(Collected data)
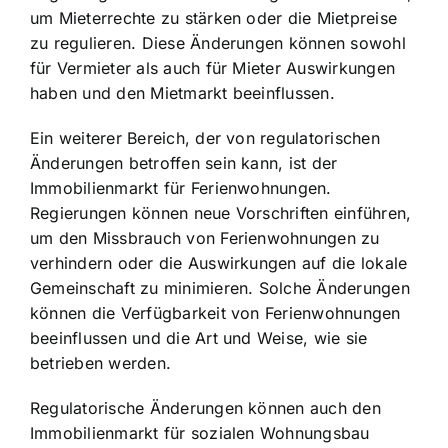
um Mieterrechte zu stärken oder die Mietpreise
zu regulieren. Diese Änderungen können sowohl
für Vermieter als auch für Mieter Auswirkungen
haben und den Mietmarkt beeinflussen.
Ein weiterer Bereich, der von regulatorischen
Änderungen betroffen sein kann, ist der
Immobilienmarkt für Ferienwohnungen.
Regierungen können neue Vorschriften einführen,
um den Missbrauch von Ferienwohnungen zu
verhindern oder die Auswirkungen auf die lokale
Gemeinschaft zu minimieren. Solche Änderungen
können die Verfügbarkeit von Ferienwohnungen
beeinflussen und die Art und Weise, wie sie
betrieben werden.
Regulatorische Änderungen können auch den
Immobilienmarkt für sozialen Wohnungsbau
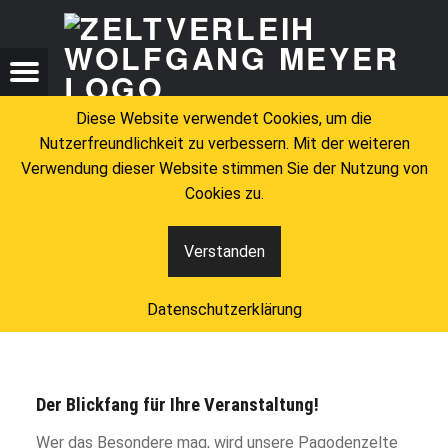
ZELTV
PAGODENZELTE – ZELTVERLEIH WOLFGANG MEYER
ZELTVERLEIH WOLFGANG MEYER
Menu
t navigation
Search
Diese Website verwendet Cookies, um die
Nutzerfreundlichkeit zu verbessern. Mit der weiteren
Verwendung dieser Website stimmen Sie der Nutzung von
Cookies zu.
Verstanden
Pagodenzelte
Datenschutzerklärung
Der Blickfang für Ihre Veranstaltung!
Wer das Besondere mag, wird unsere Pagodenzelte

==

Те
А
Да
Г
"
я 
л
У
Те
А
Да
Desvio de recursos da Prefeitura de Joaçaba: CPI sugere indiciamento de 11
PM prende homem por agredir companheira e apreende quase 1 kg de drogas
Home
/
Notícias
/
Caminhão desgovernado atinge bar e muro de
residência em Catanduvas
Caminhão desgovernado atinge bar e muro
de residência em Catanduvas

Exercise prompt
Using the data above, extract exactly the lines from the one that holds "Verwendung dieser Website" to the one that holds "Wer das Besondere", both ends included, and no others.

Written response
Verwendung dieser Website stimmen Sie der Nutzung von
Cookies zu.
Verstanden
Pagodenzelte
Datenschutzerklärung
Der Blickfang für Ihre Veranstaltung!
Wer das Besondere mag, wird unsere Pagodenzelte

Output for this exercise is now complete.